Jeder Taucher, der eine Meeresschildkröte dabei beobachtet, wie sie sich wild im Wasser dreht, beobachtet einen instinktiven „Tanz“, bei dem das Tier versucht, sich am Magnetfeld der Erde zu orientieren.
Wissenschaftler der University of North Carolina (UNC) in Chapel Hill haben gerade eine ihrer Meinung nach bahnbrechende Studie zur Navigation von Schildkröten veröffentlicht.
Die Biologin und Hauptautorin der Studie, Kayla Goforth, die seit kurzem an der UNC promoviert, entwickelte eine Hypothese über die Fähigkeit von Schildkröten, immer wieder zu denselben Futterplätzen zurückzukehren, selbst wenn sie dafür um die halbe Erde schwimmen müssten.
„Kayla fragte sich, ob wir die Schildkröten dazu bringen könnten, die magnetische Signatur eines geografischen Gebiets mit Nahrung zu assoziieren – und so dieses Schildkrötentanzverhalten auszuleben“, sagte Prof. Kenneth Lohmann, der zusammen mit seiner Frau Catherine das Lohmann-Labor der Biologieabteilung leitet.
„Sie hat hier wirklich die Führung übernommen“, sagte er über Goforths Experiment zur Überprüfung der Hypothese. „Ich war mir am Anfang überhaupt nicht sicher, ob es funktionieren würde, aber wir waren froh, dass sie es versuchte – und es ist bemerkenswert gut gelaufen.“

Das Team konditionierte in Gefangenschaft gehaltene Unechte Karettschildkröten an bestimmte Magnetfelder, indem es die Felder an verschiedenen Orten im Ozean nachahmte und die Schildkröten an manchen Orten wiederholt fütterte, an anderen jedoch nicht.
Als sie später den Feldern ausgesetzt wurden, in denen sie zuvor gefüttert worden waren, deutete ihr wildes „Schildkrötentanzverhalten“ darauf hin, dass sie die magnetische Signatur mit Nahrung assoziierten.
Wenn sie durch ein ihnen bekanntes magnetisches Signal erregt werden, heben die Schildkröten den Kopf aus dem Wasser, öffnen das Maul, schlagen mit den Flossen und drehen sich manchmal im Kreis.
Laut Goforths Team nutzen sie ihren „magnetischen Kartensinn“, verfügen aber auch über einen „magnetischen Kompasssinn“, der es ihnen ermöglicht, sich in bestimmte Richtungen zu bewegen.
Karten- oder Kompasssinn?
In Zusammenarbeit mit der Fakultät für Physik und Astronomie der UNC untersuchte das Team die Auswirkungen hochfrequenter Magnetfelder auf den Magnetsinn der Schildkröten. Überraschenderweise stellten sie fest, dass die Felder zwar keinen Einfluss auf den Kartensinn hatten, jedoch die Fähigkeit der Schildkröten beeinträchtigten, ihren Kompasssinn zu nutzen und sich zu orientieren.

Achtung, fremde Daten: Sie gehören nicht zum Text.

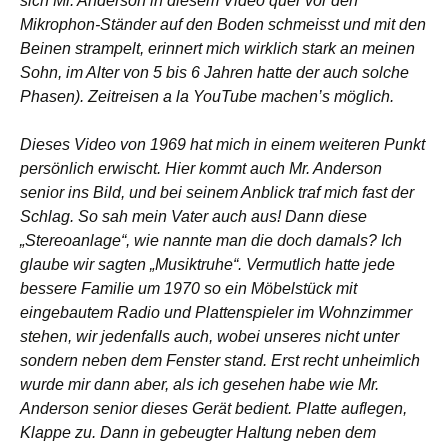
sich Mr. Anderson in diesem Video quer vor den
Mikrophon-Ständer auf den Boden schmeisst und mit den
Beinen strampelt, erinnert mich wirklich stark an meinen
Sohn, im Alter von 5 bis 6 Jahren hatte der auch solche
Phasen). Zeitreisen a la YouTube machen’s möglich.
Dieses Video von 1969 hat mich in einem weiteren Punkt
persönlich erwischt. Hier kommt auch Mr. Anderson
senior ins Bild, und bei seinem Anblick traf mich fast der
Schlag. So sah mein Vater auch aus! Dann diese
„Stereoanlage“, wie nannte man die doch damals? Ich
glaube wir sagten „Musiktruhe“. Vermutlich hatte jede
bessere Familie um 1970 so ein Möbelstück mit
eingebautem Radio und Plattenspieler im Wohnzimmer
stehen, wir jedenfalls auch, wobei unseres nicht unter
sondern neben dem Fenster stand. Erst recht unheimlich
wurde mir dann aber, als ich gesehen habe wie Mr.
Anderson senior dieses Gerät bedient. Platte auflegen,
Klappe zu. Dann in gebeugter Haltung neben dem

„Es deutet darauf hin, dass es zwei verschiedene Mechanismen für die Magnetkarte und den Kompass gibt und dass sie sich möglicherweise unabhängig voneinander entwickelt haben“, sagte Goforth.

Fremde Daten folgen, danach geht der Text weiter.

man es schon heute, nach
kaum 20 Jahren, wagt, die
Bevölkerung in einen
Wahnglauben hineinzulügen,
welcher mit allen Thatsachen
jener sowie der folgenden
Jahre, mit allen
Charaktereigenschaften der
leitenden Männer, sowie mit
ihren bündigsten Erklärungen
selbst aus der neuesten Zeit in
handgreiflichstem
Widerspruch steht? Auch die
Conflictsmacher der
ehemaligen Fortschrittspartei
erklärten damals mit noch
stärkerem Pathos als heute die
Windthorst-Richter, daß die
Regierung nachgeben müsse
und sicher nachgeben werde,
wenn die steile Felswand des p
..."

Derzeit setzt sie ihre Postdoc-Forschung an der Texas A&M University fort, um diese Prozesse weiter zu erforschen, wobei sie nun allerdings Monarchfalter statt Schildkröten verwendet.

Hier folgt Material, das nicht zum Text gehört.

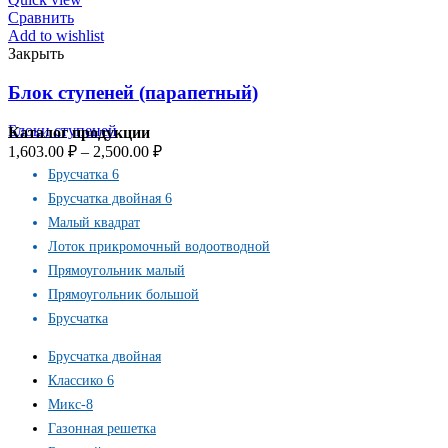
Сравнить
Add to wishlist
Закрыть
Блок ступеней (парапетный)
Блоки ступеней
Каталог продукции
1,603.00
₽
–
2,500.00
₽
Брусчатка 6
Брусчатка двойная 6
Малый квадрат
Лоток прикромочный водоотводной
Прямоугольник малый
Прямоугольник большой
Брусчатка
Брусчатка двойная
Классико 6
Микс-8
Газонная решетка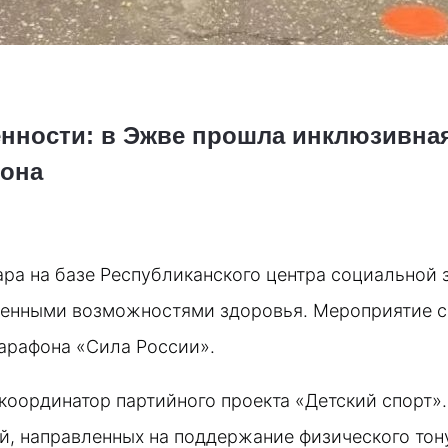
енности: в Эжве прошла инклюзивная
фона
ра на базе Республиканского центра социальной 
ченными возможностями здоровья. Мероприятие со
арафона «Сила России». 
оординатор партийного проекта «Детский спорт». 
, направленных на поддержание физического тон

„Wir wissen, dass der Mensch für den Sehsinn Augen hat, für den Geruchssinn eine Nase und für das Gehör Ohren. Für den Magnetsinn hingegen ist kein entsprechender Rezeptor bekannt und der Mechanismus ist noch immer unbekannt“, sagt Goforth.
Die Studie ist soeben erschienen in Natur.